A few years later, my mother was diagnosed with cancer.
She moved in with me although I was a student in grad school, having returned to the United States. I took care of her because I still loved my mother so much. I would go to any length to demonstrate my love, even if it meant working three jobs while going to school, falling asleep face forward over my homework, just so that I could attend to her every need.
I wanted my mother to see my love for her.
If my mother could see and feel my love for her, maybe she would love me back. She would consider me worthy of her love. A good daughter. At last. This was all I had ever wanted.
After she was diagnosed with cancer, after her mastectomy, and the start of her chemotherapy, she called the white man in the small town we’d left years earlier.
Later she told me about the conversation, shocked. “He laughed at me! All he did was tell jokes!”
She seemed surprised. She seemed sad, but also angry. I thought, At last she can see him clearly. Because this is how he’d always been.
Finally, my mother seemed able to see my father, remember why she’d first fallen in love with him. She told me how they used to go antiquing when they were newly married, picnics in Oak Glen, a trip to Laguna Beach. After her hair fell out from the chemotherapy, my mother exclaimed, “I’m so ugly. Some men wouldn’t love an ugly woman,” and my father said, “No, you have a baby head. You look like a baby.” He placed his forehead against hers, saying, “See, we have the same head, you and I.”
After my mother died, I waited many years but finally I insisted that my father allow me to clean out her things from his home. He never remarried. He’d kept all her clothes in the closet exactly as she’d left them.
Trying to understand my mother, I ask myself what does it mean to love and be loved when all you know is your mother’s abusive relationship?

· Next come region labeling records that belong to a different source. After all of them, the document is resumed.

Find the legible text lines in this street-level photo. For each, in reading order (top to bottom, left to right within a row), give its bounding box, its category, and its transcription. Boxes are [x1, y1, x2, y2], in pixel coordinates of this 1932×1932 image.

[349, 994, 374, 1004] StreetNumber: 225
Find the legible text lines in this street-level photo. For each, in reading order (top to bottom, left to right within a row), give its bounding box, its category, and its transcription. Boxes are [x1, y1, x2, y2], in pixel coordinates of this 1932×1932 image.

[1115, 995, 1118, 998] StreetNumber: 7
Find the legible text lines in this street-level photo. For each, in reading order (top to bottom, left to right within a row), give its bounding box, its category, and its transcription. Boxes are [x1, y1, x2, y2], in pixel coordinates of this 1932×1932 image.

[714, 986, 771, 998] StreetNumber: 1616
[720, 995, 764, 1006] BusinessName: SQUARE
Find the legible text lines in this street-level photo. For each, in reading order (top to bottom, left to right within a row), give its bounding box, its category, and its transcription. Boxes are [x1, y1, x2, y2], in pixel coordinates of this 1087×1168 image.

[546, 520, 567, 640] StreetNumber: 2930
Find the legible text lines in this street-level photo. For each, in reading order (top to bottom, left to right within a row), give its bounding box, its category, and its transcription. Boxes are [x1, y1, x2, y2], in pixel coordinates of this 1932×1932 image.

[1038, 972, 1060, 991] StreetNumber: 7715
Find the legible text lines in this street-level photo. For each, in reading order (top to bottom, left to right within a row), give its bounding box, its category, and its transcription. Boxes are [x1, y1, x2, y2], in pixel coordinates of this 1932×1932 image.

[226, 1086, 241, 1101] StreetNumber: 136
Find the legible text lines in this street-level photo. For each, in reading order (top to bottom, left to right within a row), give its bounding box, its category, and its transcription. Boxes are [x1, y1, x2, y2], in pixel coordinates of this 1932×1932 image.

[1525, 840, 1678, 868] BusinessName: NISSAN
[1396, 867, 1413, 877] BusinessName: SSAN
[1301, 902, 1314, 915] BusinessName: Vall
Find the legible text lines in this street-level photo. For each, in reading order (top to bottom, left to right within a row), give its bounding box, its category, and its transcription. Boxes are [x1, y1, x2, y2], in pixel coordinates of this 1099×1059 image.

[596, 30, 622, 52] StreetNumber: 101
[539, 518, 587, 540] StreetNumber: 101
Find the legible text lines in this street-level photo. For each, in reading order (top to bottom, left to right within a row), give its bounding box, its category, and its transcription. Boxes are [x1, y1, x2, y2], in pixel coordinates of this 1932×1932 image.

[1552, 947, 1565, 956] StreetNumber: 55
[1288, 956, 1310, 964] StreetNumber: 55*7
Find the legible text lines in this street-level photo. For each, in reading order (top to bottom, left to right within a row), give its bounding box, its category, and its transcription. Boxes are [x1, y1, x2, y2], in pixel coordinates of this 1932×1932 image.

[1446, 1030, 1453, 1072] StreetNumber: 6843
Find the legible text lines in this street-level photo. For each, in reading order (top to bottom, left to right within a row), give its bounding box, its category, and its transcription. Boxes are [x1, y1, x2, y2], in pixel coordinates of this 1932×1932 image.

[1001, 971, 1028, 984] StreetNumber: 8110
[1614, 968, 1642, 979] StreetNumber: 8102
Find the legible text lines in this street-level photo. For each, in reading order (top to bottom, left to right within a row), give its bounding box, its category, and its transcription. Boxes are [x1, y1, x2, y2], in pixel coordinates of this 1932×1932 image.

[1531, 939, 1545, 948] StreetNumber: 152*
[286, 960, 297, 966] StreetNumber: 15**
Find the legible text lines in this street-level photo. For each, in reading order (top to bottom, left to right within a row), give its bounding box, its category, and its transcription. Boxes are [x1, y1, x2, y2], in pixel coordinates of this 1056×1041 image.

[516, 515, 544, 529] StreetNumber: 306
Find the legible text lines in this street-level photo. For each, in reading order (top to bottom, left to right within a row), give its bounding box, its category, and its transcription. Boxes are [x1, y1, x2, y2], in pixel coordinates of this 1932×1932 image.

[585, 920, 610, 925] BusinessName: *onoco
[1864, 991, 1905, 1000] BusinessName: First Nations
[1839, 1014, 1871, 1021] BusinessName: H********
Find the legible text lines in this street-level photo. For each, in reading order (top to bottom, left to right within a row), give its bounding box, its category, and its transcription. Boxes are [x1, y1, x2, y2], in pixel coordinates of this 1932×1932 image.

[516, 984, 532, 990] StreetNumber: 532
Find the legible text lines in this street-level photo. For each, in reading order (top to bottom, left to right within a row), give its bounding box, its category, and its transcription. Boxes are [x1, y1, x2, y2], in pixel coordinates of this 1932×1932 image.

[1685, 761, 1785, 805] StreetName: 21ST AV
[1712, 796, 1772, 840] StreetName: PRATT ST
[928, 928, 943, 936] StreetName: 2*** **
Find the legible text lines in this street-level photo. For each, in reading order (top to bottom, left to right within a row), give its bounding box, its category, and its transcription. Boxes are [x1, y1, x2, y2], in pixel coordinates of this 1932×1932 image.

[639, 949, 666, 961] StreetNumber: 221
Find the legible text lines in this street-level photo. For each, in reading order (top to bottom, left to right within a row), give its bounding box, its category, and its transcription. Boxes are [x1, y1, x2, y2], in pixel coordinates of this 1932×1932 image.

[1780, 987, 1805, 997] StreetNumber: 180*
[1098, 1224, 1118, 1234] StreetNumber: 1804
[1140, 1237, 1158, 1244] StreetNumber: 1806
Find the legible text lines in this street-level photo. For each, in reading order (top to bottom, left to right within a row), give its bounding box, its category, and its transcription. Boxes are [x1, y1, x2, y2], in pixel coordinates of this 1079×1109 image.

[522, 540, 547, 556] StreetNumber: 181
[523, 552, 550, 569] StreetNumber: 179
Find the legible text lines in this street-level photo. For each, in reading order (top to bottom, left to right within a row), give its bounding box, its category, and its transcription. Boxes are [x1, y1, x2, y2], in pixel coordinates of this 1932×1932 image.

What does a man’s love look like?
What does it mean to be the child always making excuses for your parents’ bad behavior?
Daddy didn’t mean it. He’s just kidding.
My mother used to ask me, as she was dying those last few months of chemotherapy, “Why? Why did he do it?” She’d awake from a dream, and turn to me sitting beside her bed, grading papers. She wanted to know why her father had hit her. “Sometimes he seemed like he loved me!”
Is this not the nature of the unrequited, unconditional love that the nation demands of the rest of us for the White man? We are required to love him despite him. Founding father dearest. Daddy to us all.
Enough.
It’s been twenty-six years six months eight days since my mother died. I’m still haunted by the way she chased the white man’s love during her lifetime, the way she sided with patriarchy and money and white supremacy despite knowing the violence of patriarchy and capitalism and whiteness, the way she was silenced by her father, by her mother, by herself.
The nightly news reminds me of my childhood, and my belly bloats, my throat constricts. Acts of anti-Asian violence, anti-Black racism, xenophobia, trans-hatred, homophobia, conspiracy theories, Jewish space lasers, attacks on immigrants, children in cages. I turn on the news and see another Black child has been shot by police. Always another scapegoat.
I understand my mother’s fear, I bear witness to my mother’s pain, but I refuse my mother’s silence.
Each morning when I wake, I choose to love my queer Chinese woman’s body. I speak up, speak out, march in protest. I won’t laugh along; I will get out the vote. I form coalitions. I am not alone. I refuse to accommodate the violence of white supremacy and capitalism and patriarchy. My question, America, my motherland: When will you acknowledge my love? When will you learn to love me back?